«Lieber sterben, als Kaminfegerbub werden…»

«Lieber sterben, als Kaminfegerbub werden…» … sagte ein Tessiner Knabe. Hinter dem Satz steht die Geschichte einer Ausbeutung.

 

Beatrice Eichmann-Leutenegger

Hoch oben wölbt sich der Himmel, unten kauert das enge Tal, steigt immer weiter an, bis es sich zur Hochebene weitet. Gelassen lagert das Dorf mit seiner imposanten Kirche Santa Maria Assunta, den malerischen Gassen, den Palazzi mit ihren baumreichen Gärten und der Piazza Risorgimento, wo sich die Einwohner treffen.

Aus den unergründlichen Wäldern des nahen Valgrande weht frische Luft herüber, und nachts hört man keinen Laut. Santa Maria Maggiore im Val Vigezzo: ein bezaubernder Ort im nördlichen Piemont. So möchte man denken, denn nichts scheint die Idylle abseits der Touristenströme zu stören. Doch kaum betritt man das Museo dello Spazzacamino auf der Rückseite der Villa Antonia, wird man in eine andere Welt hineingerissen. Gleich beim Eingang schlägt einem der Geruch von Russ entgegen, der noch immer in den Kleidern der Kaminfegerbuben steckt.

Das 1983 gegründete und 2005 in erweiterter Form präsentierte Schornsteinfeger-Museum, einzigartig in Italien, erzählt die Geschichte einer Ausbeutung von Kindern, den Kaminfegerbuben, «Spazzacamini» genannt. Ihr Leid kennen manche dank der Lektüre des bekannten Jugendbuches, das die deutsche Autorin Lisa Tetzner (1894–1963) im Jahr 1941 veröffentlicht hat: «Die schwarzen Brüder». Es erschien zu einem Zeitpunkt, als ein vergleichbares Schicksal, das Los der Verdingkinder, noch kein Thema der öffentlichen Debatte bildete.

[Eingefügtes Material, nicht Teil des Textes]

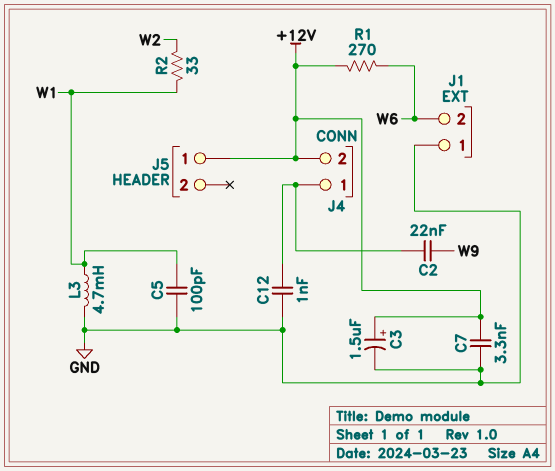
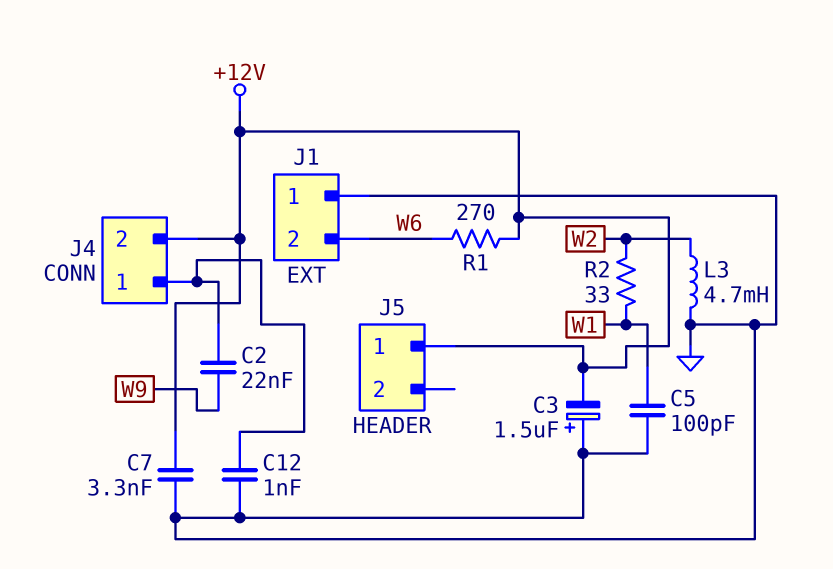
C3: 1.5uF (plus +12V, minus GND) -> 1.5uF (plus GND, minus +12V)
L3: 4.7mH (GND, W1) -> 4.7mH (GND, W2)

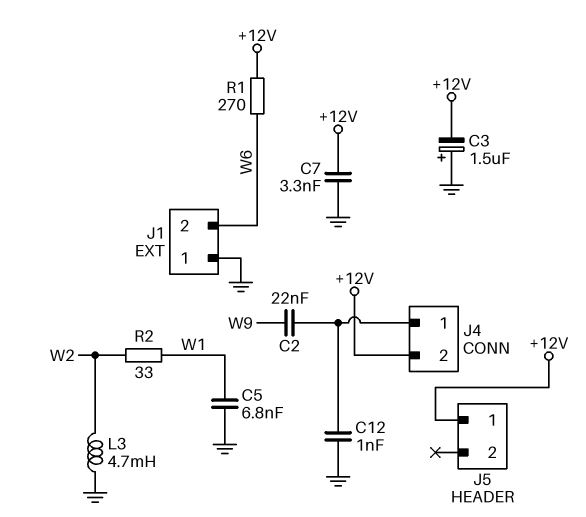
C5: 100pF (GND, W1) -> 6.8nF (GND, W1)

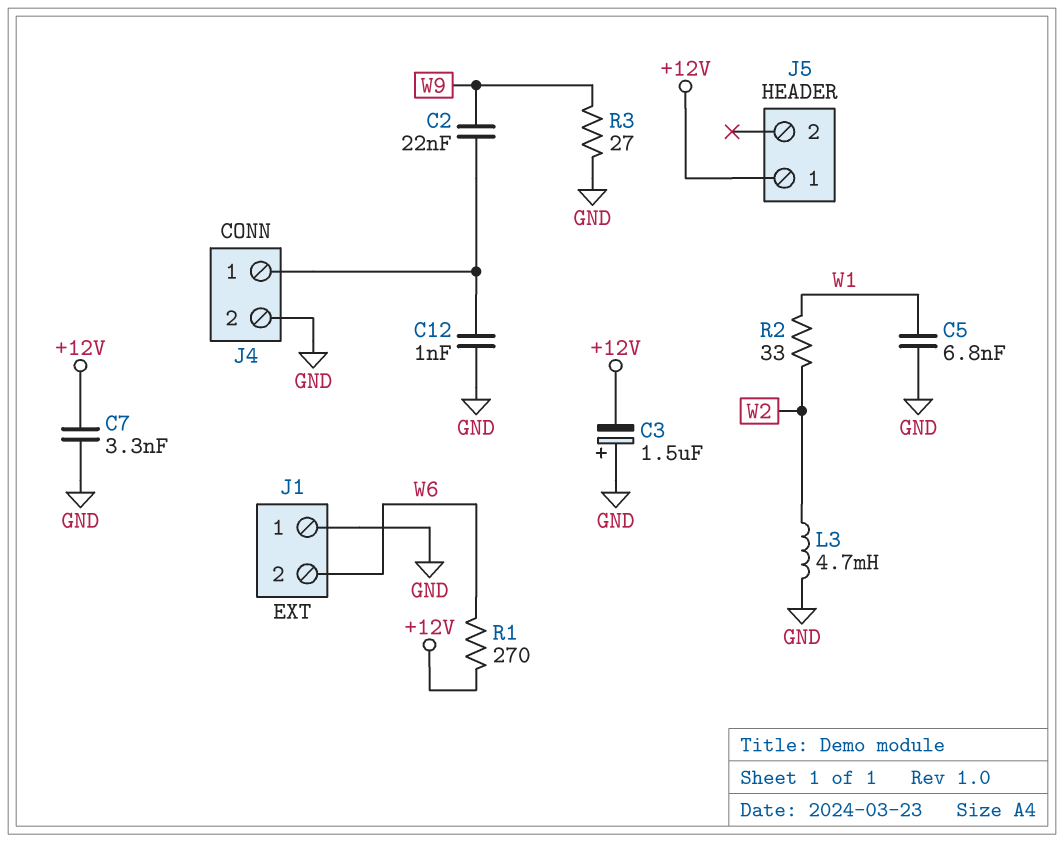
J4 pin 2: +12V -> GND
R3: none -> 27 (GND, W9)

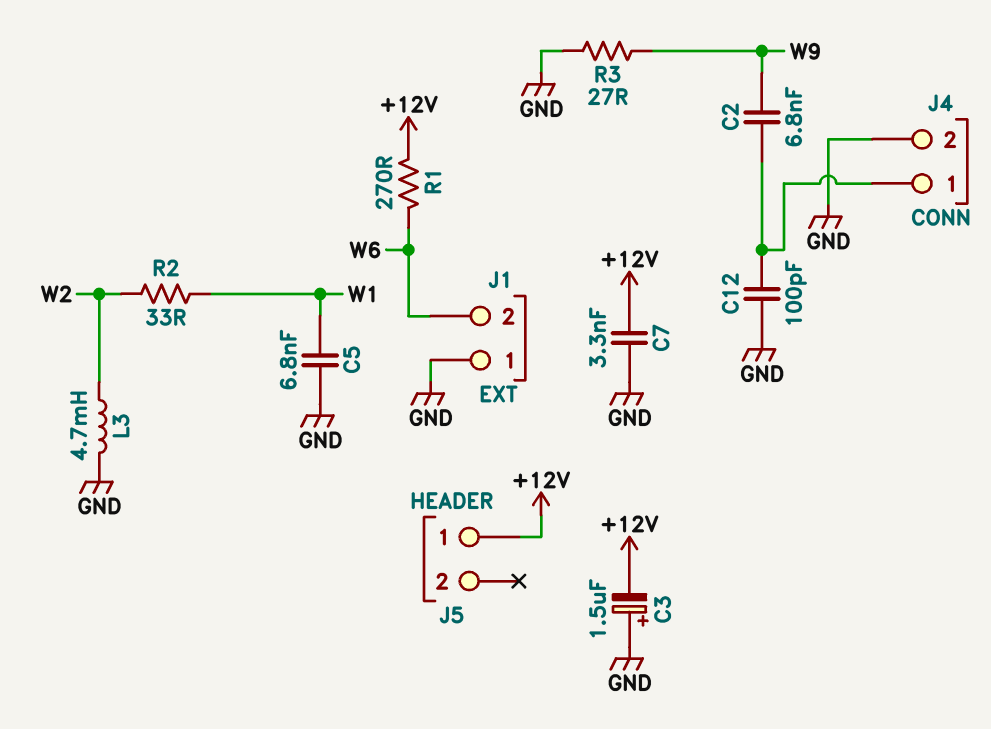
C2: 22nF (J4/1, W9) -> 6.8nF (J4/1, W9)
C12: 1nF (GND, J4/1) -> 100pF (GND, J4/1)

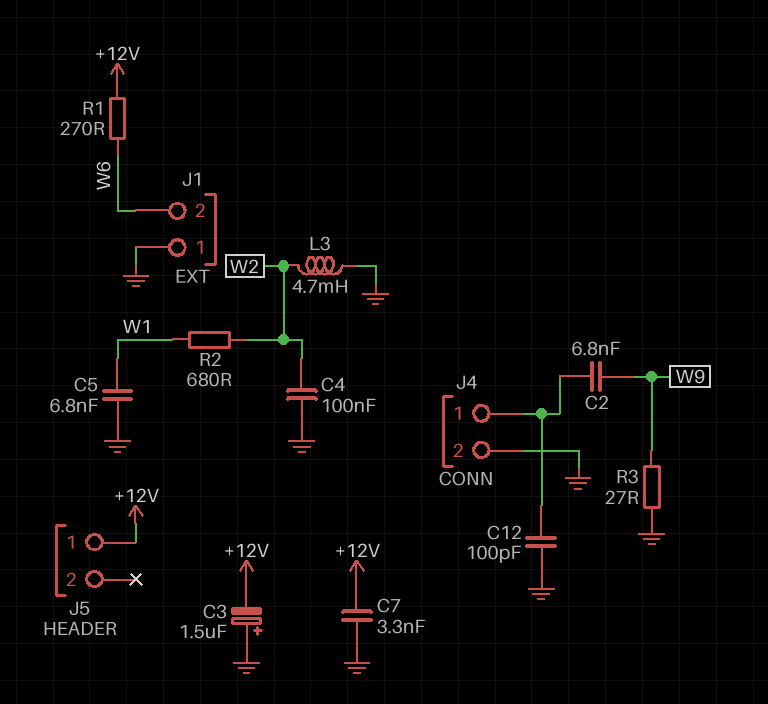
C4: none -> 100nF (GND, W2)
R2: 33 (W1, W2) -> 680 (W1, W2)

Grundlage für Lisa Tetzners Buch war eine Chronik mit dem Titel «Kleine Schweizer Sklaven», welche die in Carona lebende Autorin entdeckt hatte. Sie war 1933 mit ihrem Gefährten, dem KPD-Politiker Kurt Kläber, aus Nazi-Deutschland geflohen, weil sie beide wegen ihrer antinazistischen Haltung verfolgt wurden. Das Buch «Die schwarzen Brüder» entstand als gemeinsames Werk, wurde aber unter dem Namen Lisa Tetzners publiziert, da Kurt Kläber alias Kurt Held («Die rote Zora und ihre Bande») als politischer Flüchtling galt und deshalb ein Arbeitsverbot erhielt.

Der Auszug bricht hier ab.